The fiery and ungovernable temper of Peter is said to have been the cause of this. The story goes that one day, when Mazeppa was visiting the Russian court, and was at table with the czar, Peter complained to him of the lawless character of the Cossacks, and proposed that Mazeppa should seek to bring them under better control by a system of organization and discipline.

The chief replied that such measures would never succeed. The Cossacks were so fierce and uncontrollable by nature, he said, and so fixed in their irregular habits of warfare, that it would be impossible to get them to submit to military discipline, and they must continue to fight in their old, wild way.

These words were like fire to flax. Peter, who never could bear the least opposition to any of his plans or projects, and was accustomed to have everybody timidly agree with him, broke into a furious rage at this contradiction, and visited his sudden wrath on Mazeppa, as usual, in the most violent language. He was an enemy and a traitor, who deserved to be and should be impaled alive, roared the furious czar, not meaning a tithe of what he said, but saying enough to turn the high-spirited chief from a friend to a foe.

Mazeppa left the czar's presence in deep offence, muttering the displeasure which it would have been death to speak openly, and bent on revenge. Soon after he entered into communication with Charles XII. of Sweden, the bitter enemy of Russia, which he was then invading. He suggested that the Swedish army should advance into Southern Russia, where the Cossacks would be sure to be sent to meet it. He would then go over with all his forces to the Swedish side, so strengthening it that the army of the czar could not stand against it. The King of Sweden might retain the territory won by his arms, while the Cossacks would retire to their own land, and become again, as of old, an independent tribe.

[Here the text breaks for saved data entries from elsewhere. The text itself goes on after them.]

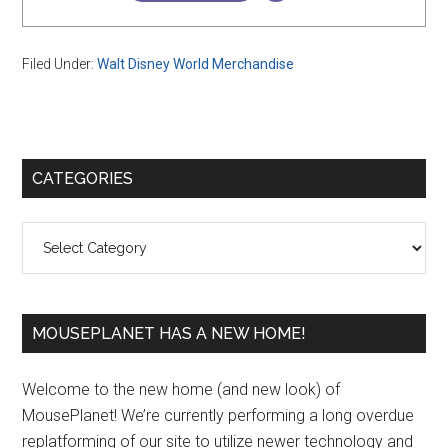
Filed Under:
Walt Disney World Merchandise
Primary
CATEGORIES
Sidebar
Categories
MOUSEPLANET HAS A NEW HOME!
Welcome to the new home (and new look) of
MousePlanet! We’re currently performing a long overdue
replatforming of our site to utilize newer technology and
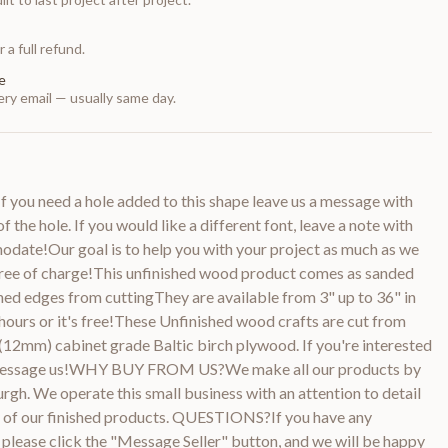
 a full refund.
e
ry email — usually same day.
 you need a hole added to this shape leave us a message with
f the hole. If you would like a different font, leave a note with
odate!Our goal is to help you with your project as much as we
 free of charge!This unfinished wood product comes as sanded
ned edges from cuttingThey are available from 3" up to 36" in
ours or it's free!These Unfinished wood crafts are cut from
(12mm) cabinet grade Baltic birch plywood. If you're interested
e message us!WHY BUY FROM US?We make all our products by
urgh. We operate this small business with an attention to detail
ty of our finished products. QUESTIONS?If you have any
 please click the "Message Seller" button, and we will be happy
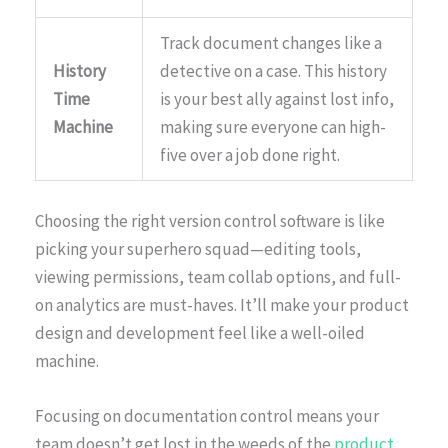
Track document changes like a
History
detective on a case. This history
Time
is your best ally against lost info,
Machine
making sure everyone can high-
five over a job done right.
Choosing the right version control software is like
picking your superhero squad—editing tools,
viewing permissions, team collab options, and full-
on analytics are must-haves. It’ll make your product
design and development feel like a well-oiled
machine.
Focusing on documentation control means your
team doesn’t get lost in the weeds of the
product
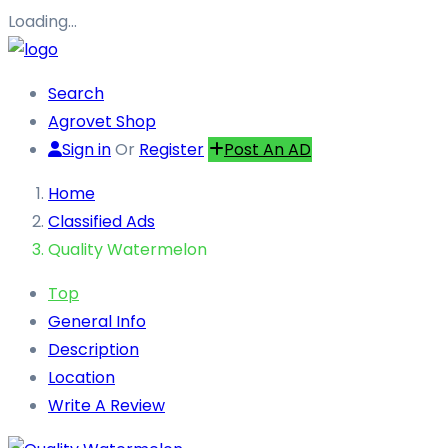
Loading…
Search
Agrovet Shop
Sign in
Or
Register
Post An AD
Home
Classified Ads
Quality Watermelon
Top
General Info
Description
Location
Write A Review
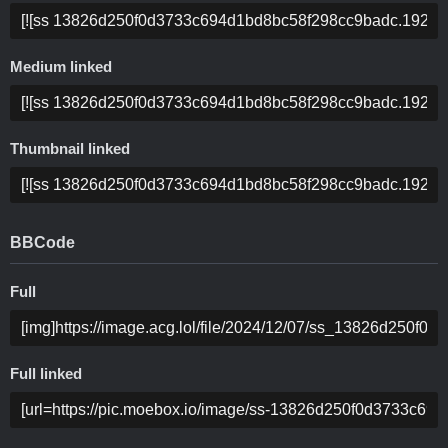
Medium linked
Thumbnail linked
BBCode
Full
Full linked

The plot was well laid, but it failed through the loyalty of the Cossacks. They broke into wild indignation when Mazeppa unfolded to them his plan, most of them refusing to join in the revolt, and threatening to seize him and deliver him, bound hand and foot, to the czar. Some two thousand in all adhered to Mazeppa, and for a time it seemed as if a bloody battle would take place between the two sections of the tribe, but in the end the chief and his followers made their way to the Swedish camp, while the others marched back and put themselves under the command of the nearest Russian general.

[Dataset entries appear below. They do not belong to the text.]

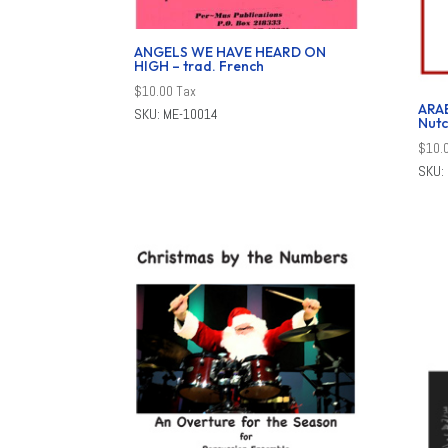
ANGELS WE HAVE HEARD ON
HIGH – trad. French
$
10.00
Tax
ARA
SKU: ME-10014
Nutc
$
10.
SKU:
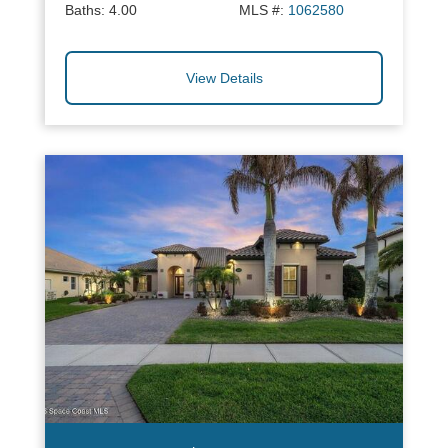
Baths:
4.00
MLS #:
1062580
View Details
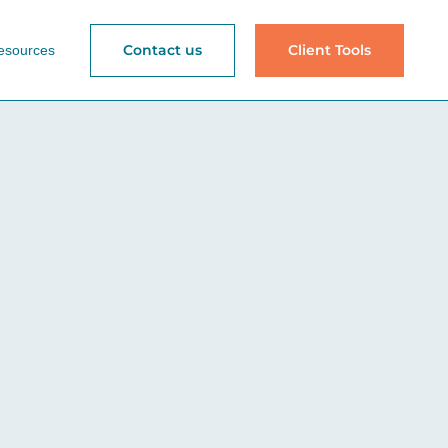
Contact us
Client Tools
esources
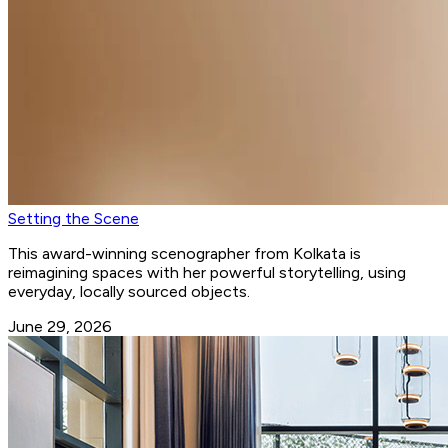
Setting the Scene
This award-winning scenographer from Kolkata is
reimagining spaces with her powerful storytelling, using
everyday, locally sourced objects.
June 29, 2026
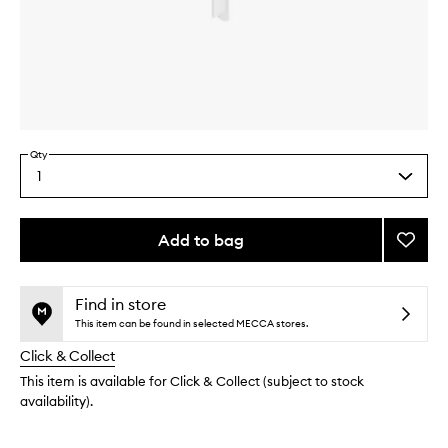
Skip to content above carousel
Skip to content above product images
Qty
1
Select
a
quantity
from
Add to bag
Add
the
Found
This
This
selection
Pump
product
product
to
is
is
Find in store
no
out
wishlis
This item can be found in selected MECCA stores.
longer
of
Click & Collect
available.
stock.
This item is available for Click & Collect (subject to stock
availability).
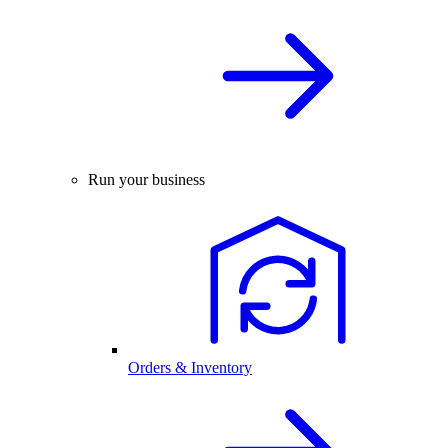
Run your business
Orders & Inventory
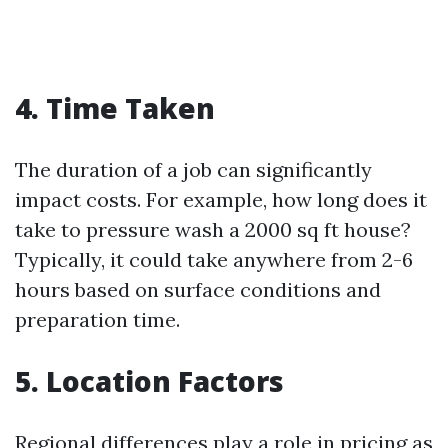
4. Time Taken
The duration of a job can significantly
impact costs. For example, how long does it
take to pressure wash a 2000 sq ft house?
Typically, it could take anywhere from 2-6
hours based on surface conditions and
preparation time.
5. Location Factors
Regional differences play a role in pricing as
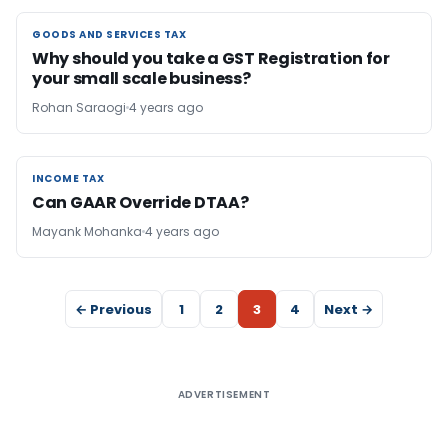
GOODS AND SERVICES TAX
GOODS AND SERVICES TAX
Why should you take a GST Registration for
your small scale business?
Rohan Saraogi
4 years ago
INCOME TAX
INCOME TAX
Can GAAR Override DTAA?
Mayank Mohanka
4 years ago
← Previous
1
2
3
4
Next →
ADVERTISEMENT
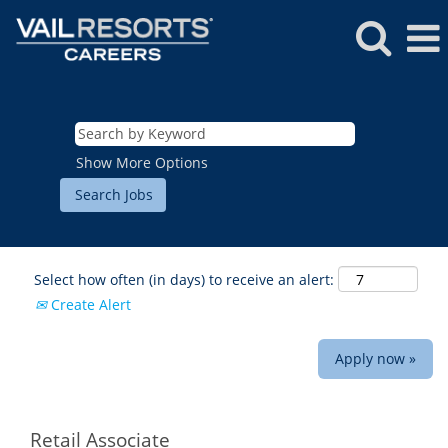
Show More Options
Select how often (in days) to receive an alert:
Create Alert
Apply now »
ROCKIES
Vail
WEST
Retail Associate
Beaver Creek
Heavenly
NORTHEAST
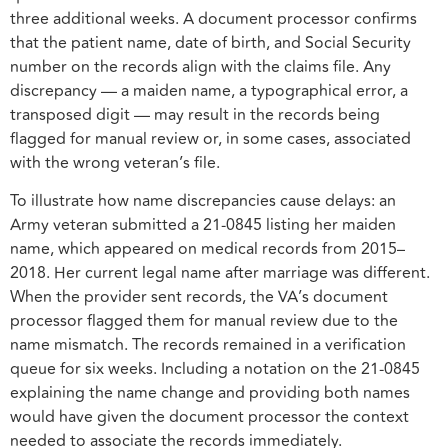
three additional weeks. A document processor confirms
that the patient name, date of birth, and Social Security
number on the records align with the claims file. Any
discrepancy — a maiden name, a typographical error, a
transposed digit — may result in the records being
flagged for manual review or, in some cases, associated
with the wrong veteran’s file.
To illustrate how name discrepancies cause delays: an
Army veteran submitted a 21-0845 listing her maiden
name, which appeared on medical records from 2015–
2018. Her current legal name after marriage was different.
When the provider sent records, the VA’s document
processor flagged them for manual review due to the
name mismatch. The records remained in a verification
queue for six weeks. Including a notation on the 21-0845
explaining the name change and providing both names
would have given the document processor the context
needed to associate the records immediately.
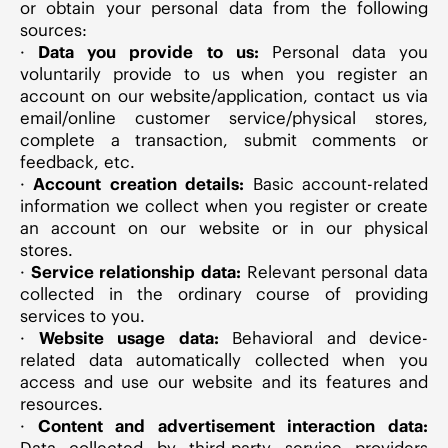
or obtain your personal data from the following
sources:
·
Data you provide to us:
Personal data you
voluntarily provide to us when you register an
account on our website/application, contact us via
email/online customer service/physical stores,
complete a transaction, submit comments or
feedback, etc.
·
Account creation details:
Basic account-related
information we collect when you register or create
an account on our website or in our physical
stores.
·
Service relationship data:
Relevant personal data
collected in the ordinary course of providing
services to you.
·
Website usage data:
Behavioral and device-
related data automatically collected when you
access and use our website and its features and
resources.
·
Content and advertisement interaction data:
Data collected by third-party service providers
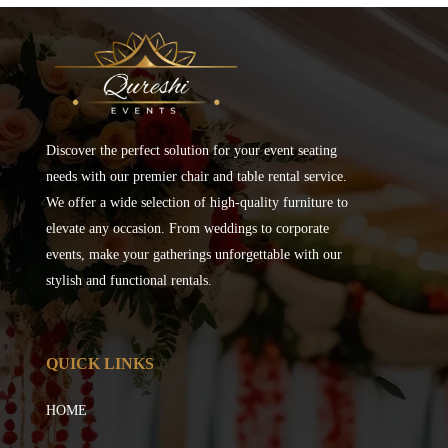
Discover the perfect solution for your event seating
needs with our premier chair and table rental service.
We offer a wide selection of high-quality furniture to
elevate any occasion. From weddings to corporate
events, make your gatherings unforgettable with our
stylish and functional rentals.
QUICK LINKS
HOME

Mazeppa was now sentenced to death, and executed,—luckily for him, in effigy only. In person he was out of the reach of his foes. A wooden image was made to represent the culprit, and on this dumb block the penalties prescribed for him were inflicted. A pretty play—for a savage horde—they made of it. The image was dressed to imitate Mazeppa, while representations of the medals, ribbons, and other decorations he usually wore were placed upon it. It was then brought out before the general and leading officers, the soldiers being drawn up in a square around it. A herald now read the sentence of condemnation, and the mock execution began. First Mazeppa's patent of knighthood was torn to pieces and the fragments flung into the air. Then the medals and decorations were rent from the image and trampled underfoot. Finally the image itself was struck a blow that toppled it over into the dust. The hangman now took it in hand, tied a rope round its neck, and dragged it to a gibbet, on which it was hung. The affair ended in the Cossacks choosing a new chief.

The remainder of Mazeppa's story may soon be told. The battle of Pultowa, fought, it is said, by his advice, ended the military career of the great Swedish general. The Cossack chief made his escape, with the King of Sweden, into Turkish territory, and the reward which the czar offered for his body, dead or alive, was never claimed. Mentchikof took what revenge he could by capturing and sacking his capital city, Baturin, while throughout Russia his name was anathematized from the pulpit. Traitor in his old days, and a fugitive in a foreign land, the disgrace of his action seemed to weigh heavily upon the mind of the old chief of the Ukraine, and in the following year he put an end to the wretchedness of his life by poison.